Berghoff Anna Sophie, Breckwoldt Michael Oliver, Riedemann Lars, Karimian-Jazi Kianush, Loew Sarah, Schlieter Franziska, Furtner Julia, Cinci Marc, Thomas Michael, Strowitzki Moritz J, Marmé Frederik, Michel Laura L, Schmidt Thomas, Jäger Dirk, Bendszus Martin, Preusser Matthias, Wick Wolfgang, Winkler Frank
Department of Medicine I, Medical University of Vienna, Vienna, Austria.
Comprehensive Cancer Center, Medical University of Vienna, Vienna, Austria.
Neurooncol Adv. 2020 Mar 16;2(1):vdaa038. doi: 10.1093/noajnl/vdaa038. eCollection 2020 Jan-Dec.
Salvage treatment for recurrent brain metastases (BM) of solid cancers is challenging due to the high symptomatic burden and the limited local treatment options.
Patients with recurrent BM with no option for further local therapies were retrospectively identified from BM databases. Bevacizumab-based treatment was initiated as a salvage treatment. Radiological imaging before and after bevacizumab-based treatment was reevaluated for treatment response using the Response Assessment in Neuro-Oncology (RANO) BM criteria.
Twenty-two patients (36.4% male) with recurrent BM from breast cancer (40.9%), colorectal cancer (31.8%), or lung cancer (27.3%) were identified. Previous BM-directed therapies were radiosurgery in 16/22 (72.7%) patients, whole-brain radiotherapy in 8/22 (36.4%), and neurosurgical resection in 11/22 (50.0%). Time since BM diagnosis to initiation of bevacizumab treatment was 16.5 months. Of 22 patients 14 (63.6%) received concurrent systemic therapies. Neurological symptom improvement could be achieved in 14/22 (63.6%) and stabilization in 6/22 (27.3%) patients, resulting in a clinical benefit in 20/22 (90.9%) patients. Steroids could be reduced or stopped in 15/22 (68.2%) patients. Rate of improvement on T1-weighted imaging was 15/19 (78.9%; median reduction: -26.0% ± 32.9) and 19/20 (95%; median reduction: -36.2% ± 22.2) on T2-weighted FLAIR imaging. According to RANO-BM best response was partial response in 7/19 (36.8%), stable disease in 9/19 (47.3%), and progressive disease in 3/19 (15.7%) patients. Median CNS-specific progression-free survival was 8 months and median overall survival after initiation of bevacizumab treatment was 17 months.

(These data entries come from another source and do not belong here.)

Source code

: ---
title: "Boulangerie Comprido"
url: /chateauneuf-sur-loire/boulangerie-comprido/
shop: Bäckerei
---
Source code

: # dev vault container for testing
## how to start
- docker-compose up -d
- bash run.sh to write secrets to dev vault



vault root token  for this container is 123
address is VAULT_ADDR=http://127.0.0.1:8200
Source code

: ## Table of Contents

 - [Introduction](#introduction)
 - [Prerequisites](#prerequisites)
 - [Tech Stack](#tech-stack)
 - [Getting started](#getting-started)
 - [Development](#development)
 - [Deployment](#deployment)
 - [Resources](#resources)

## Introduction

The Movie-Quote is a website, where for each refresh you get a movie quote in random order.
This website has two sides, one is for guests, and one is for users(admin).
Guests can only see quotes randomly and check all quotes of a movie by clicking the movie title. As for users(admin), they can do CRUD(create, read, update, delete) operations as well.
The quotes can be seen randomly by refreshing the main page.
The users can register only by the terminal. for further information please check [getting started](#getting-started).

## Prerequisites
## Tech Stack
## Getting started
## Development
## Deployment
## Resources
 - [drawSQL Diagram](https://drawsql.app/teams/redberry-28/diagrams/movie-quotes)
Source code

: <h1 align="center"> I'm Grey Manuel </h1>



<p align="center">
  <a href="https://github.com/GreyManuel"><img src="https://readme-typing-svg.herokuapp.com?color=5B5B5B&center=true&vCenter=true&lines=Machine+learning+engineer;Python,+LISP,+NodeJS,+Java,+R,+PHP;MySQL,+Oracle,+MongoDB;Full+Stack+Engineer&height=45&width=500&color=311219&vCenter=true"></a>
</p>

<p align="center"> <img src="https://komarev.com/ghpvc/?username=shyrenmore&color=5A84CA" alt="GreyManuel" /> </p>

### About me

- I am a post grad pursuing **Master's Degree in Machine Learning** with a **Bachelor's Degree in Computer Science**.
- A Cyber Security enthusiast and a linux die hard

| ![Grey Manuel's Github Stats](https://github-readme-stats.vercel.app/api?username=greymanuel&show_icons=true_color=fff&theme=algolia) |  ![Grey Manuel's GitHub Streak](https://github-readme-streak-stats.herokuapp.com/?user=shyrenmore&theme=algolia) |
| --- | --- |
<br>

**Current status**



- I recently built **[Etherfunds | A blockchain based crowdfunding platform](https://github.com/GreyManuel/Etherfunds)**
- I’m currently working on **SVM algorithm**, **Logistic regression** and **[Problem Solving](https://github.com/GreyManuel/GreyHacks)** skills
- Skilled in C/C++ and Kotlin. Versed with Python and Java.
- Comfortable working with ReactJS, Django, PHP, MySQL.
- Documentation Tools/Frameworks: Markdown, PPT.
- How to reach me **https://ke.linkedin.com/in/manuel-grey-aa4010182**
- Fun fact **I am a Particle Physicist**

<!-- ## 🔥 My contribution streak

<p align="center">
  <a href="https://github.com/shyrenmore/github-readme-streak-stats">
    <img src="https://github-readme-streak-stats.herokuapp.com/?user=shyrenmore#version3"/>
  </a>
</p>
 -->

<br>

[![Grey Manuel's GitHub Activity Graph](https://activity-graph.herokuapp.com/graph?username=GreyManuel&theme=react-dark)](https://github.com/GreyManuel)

Bevacizumab-based treatment had clinically relevant intracranial activity in the vast majority of patients suffering from recurrent, symptomatic BM. The data supports a prospective clinical trial of bevacizumab as a salvage treatment in BM.
实体癌复发性脑转移瘤(BM)的挽救性治疗具有挑战性,因为其症状负担重且局部治疗选择有限。
从BM数据库中回顾性识别出无法进行进一步局部治疗的复发性BM患者。以贝伐单抗为基础的治疗作为挽救性治疗开始。根据神经肿瘤学疗效评估(RANO)BM标准,对以贝伐单抗为基础的治疗前后的放射影像学检查重新评估治疗反应。
确定了22例复发性BM患者(男性占36.4%),其原发癌为乳腺癌(40.9%)、结直肠癌(31.8%)或肺癌(27.3%)。之前针对BM的治疗方法包括:16/22(72.7%)例患者接受了放射外科治疗,8/22(36.4%)例接受了全脑放疗,11/22(50.0%)例接受了神经外科切除术。从BM诊断到开始贝伐单抗治疗的时间为16.5个月。22例患者中有14例(63.6%)接受了同步全身治疗。14/22(63.6%)例患者的神经症状得到改善,6/22(27.3%)例患者病情稳定,20/22(90.9%)例患者获得临床获益。15/22(68.2%)例患者的类固醇药物可减量或停用。T1加权成像的改善率为15/19(78.9%;中位缩小率:-26.0%±32.9),T2加权液体衰减反转恢复(FLAIR)成像的改善率为19/20(95%;中位缩小率:-36.2%±22.2)。根据RANO-BM标准,最佳反应为部分缓解的患者有7/19(36.8%),疾病稳定的患者有9/19(47.3%),疾病进展的患者有3/19(15.7%)。中枢神经系统特异性无进展生存期的中位数为8个月,开始贝伐单抗治疗后的总生存期中位数为17个月。
对于绝大多数患有复发性、有症状BM的患者,以贝伐单抗为基础的治疗具有临床相关的颅内活性。这些数据支持开展一项关于贝伐单抗作为BM挽救性治疗的前瞻性临床试验。